Sorry for the title, but I didn’t know how else to say this. I am using PyTorch Lightning modules and building a classifier model using Transformers on tabular data. Here is the main training loop:
def training_step(self, batch, batch_idx):
tokens = batch['tokens']
y = batch['label']
mask = batch['mask']
# x = self.base_model(tokens, mask)
x = self.features_embed(tokens)
x = self.encoder(x, src_key_padding_mask=mask)
x = self.linear(x).mean(axis=1).squeeze(1)
loss = F.binary_cross_entropy_with_logits(input=x,
target=y)
self.log('train_loss', loss)
return loss
The base model commented out here is defined in the init:
class LitModelWithCategoryEmbeddings(pl.LightningModule):
def __init__(self,
num_tokens: int,
num_categories: int,
dim_model: int = 96,
dim_h: int = 128,
n_head: int = 1,
dropout: float = 0.1,
activation: str = 'relu',
num_layers: int = 2,
lr: float = 1e-3):
"""
:param num_tokens:
:param dim_model:
:param dim_h:
:param n_head:
:param dropout:
:param activation:
:param num_layers:
"""
super().__init__()
self.base_model = LitModel(
num_tokens=num_tokens,
dim_model=dim_model,
dim_h=dim_h,
num_layers=num_layers,
n_head=n_head
)
summary(self.base_model)
self.features_embed = torch.nn.Embedding(num_embeddings=num_tokens,
embedding_dim=dim_model)
self.categories_embed = torch.nn.Embedding(num_embeddings=num_categories,
embedding_dim=dim_model)
encoder_layer = torch.nn.TransformerEncoderLayer(d_model=dim_model,
nhead=n_head,
dim_feedforward=dim_h,
dropout=dropout,
activation=activation,
batch_first=True)
self.encoder = torch.nn.TransformerEncoder(encoder_layer=encoder_layer,
num_layers=num_layers)
self.linear = torch.nn.Linear(in_features=dim_model, out_features=1)
self.lr = lr
self.valid_auc = AUROC(dist_sync_on_step=True)
self.test_auc = AUROC(dist_sync_on_step=True)
self.save_hyperparameters()
The base model is another class that I was using for pretraining, but I’m trying to write similar functionality without using any pre-training, and so I created a new class. When I run this code with the base model defined in the init function, I get the AUC in the validation set that I am expecting.

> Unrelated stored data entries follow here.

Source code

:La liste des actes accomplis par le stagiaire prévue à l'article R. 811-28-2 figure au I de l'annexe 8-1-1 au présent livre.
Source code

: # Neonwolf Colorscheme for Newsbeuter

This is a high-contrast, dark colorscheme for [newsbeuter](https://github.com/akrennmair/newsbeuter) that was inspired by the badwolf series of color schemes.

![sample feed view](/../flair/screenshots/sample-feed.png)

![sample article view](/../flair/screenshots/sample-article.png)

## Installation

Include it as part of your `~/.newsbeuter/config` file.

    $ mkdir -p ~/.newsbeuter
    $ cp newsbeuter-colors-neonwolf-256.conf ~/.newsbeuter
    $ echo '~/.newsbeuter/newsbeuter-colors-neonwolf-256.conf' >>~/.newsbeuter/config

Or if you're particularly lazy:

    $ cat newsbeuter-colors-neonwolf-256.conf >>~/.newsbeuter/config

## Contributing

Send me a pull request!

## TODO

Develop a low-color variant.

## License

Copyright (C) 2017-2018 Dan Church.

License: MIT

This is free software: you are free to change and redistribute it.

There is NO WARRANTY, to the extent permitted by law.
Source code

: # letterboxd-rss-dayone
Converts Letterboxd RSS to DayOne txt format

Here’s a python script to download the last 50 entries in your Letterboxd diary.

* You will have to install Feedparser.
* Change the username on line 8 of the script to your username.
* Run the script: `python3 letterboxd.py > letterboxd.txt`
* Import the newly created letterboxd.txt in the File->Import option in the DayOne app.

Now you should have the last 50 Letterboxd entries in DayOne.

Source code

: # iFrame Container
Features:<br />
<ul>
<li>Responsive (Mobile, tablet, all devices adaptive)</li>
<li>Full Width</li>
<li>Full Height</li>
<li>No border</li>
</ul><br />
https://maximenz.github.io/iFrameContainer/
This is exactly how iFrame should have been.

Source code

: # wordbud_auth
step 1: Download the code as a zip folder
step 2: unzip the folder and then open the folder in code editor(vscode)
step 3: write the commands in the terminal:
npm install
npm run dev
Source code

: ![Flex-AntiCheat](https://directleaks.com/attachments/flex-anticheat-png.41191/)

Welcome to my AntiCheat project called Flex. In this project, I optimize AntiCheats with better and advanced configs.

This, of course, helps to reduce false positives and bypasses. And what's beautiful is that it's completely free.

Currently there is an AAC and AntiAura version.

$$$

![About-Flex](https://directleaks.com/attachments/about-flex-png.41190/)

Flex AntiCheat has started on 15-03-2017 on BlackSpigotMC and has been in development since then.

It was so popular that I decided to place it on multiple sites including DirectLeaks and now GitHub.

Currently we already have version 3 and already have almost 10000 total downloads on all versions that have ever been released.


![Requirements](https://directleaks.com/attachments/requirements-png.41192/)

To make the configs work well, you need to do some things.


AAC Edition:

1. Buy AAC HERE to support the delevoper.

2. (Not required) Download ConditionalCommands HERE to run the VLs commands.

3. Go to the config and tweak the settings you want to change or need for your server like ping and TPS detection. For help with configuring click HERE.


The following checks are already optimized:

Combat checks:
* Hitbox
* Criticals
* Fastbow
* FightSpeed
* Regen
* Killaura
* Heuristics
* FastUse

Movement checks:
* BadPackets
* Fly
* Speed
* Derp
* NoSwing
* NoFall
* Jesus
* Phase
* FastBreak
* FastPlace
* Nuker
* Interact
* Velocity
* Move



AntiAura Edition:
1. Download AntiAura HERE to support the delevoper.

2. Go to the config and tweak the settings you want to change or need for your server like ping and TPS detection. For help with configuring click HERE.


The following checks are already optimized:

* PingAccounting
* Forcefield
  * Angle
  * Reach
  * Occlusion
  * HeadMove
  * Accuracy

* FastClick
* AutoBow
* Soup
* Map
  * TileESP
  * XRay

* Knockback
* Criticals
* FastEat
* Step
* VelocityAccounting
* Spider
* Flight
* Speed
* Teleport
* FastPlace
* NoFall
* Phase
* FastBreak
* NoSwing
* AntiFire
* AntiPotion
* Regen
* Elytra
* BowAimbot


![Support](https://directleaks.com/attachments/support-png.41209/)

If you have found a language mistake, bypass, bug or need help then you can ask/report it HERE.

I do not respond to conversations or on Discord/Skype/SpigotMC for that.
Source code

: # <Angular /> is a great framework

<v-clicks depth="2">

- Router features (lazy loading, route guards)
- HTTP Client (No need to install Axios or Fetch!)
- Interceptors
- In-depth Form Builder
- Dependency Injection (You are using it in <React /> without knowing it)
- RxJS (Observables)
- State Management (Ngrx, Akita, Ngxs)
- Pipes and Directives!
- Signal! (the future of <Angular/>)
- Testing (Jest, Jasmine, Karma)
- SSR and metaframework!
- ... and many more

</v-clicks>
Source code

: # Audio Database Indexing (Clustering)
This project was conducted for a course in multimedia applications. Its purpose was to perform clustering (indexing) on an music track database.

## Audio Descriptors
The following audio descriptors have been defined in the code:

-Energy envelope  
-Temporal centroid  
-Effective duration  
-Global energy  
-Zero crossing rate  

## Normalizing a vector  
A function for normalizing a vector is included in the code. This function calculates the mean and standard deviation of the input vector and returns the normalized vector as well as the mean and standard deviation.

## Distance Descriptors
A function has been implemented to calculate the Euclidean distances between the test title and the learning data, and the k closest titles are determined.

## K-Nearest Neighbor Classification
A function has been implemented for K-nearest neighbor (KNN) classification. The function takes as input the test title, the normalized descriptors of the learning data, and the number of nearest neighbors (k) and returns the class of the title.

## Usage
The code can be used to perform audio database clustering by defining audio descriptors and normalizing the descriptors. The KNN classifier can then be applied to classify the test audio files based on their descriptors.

The part that is driving me insane is that if I simply comment out the defining of self.base_model
in the init, the AUC significantly decreases:
super().__init__()
# self.base_model = LitModel(
# num_tokens=num_tokens,
# dim_model=dim_model,
# dim_h=dim_h,
# num_layers=num_layers,
# n_head=n_head
# )
# summary(self.base_model)
It makes no sense to me why this snippet of code is affecting the model performance in any way because it is not being used at all in either the training loop or the validation loop. What on earth could be going on here?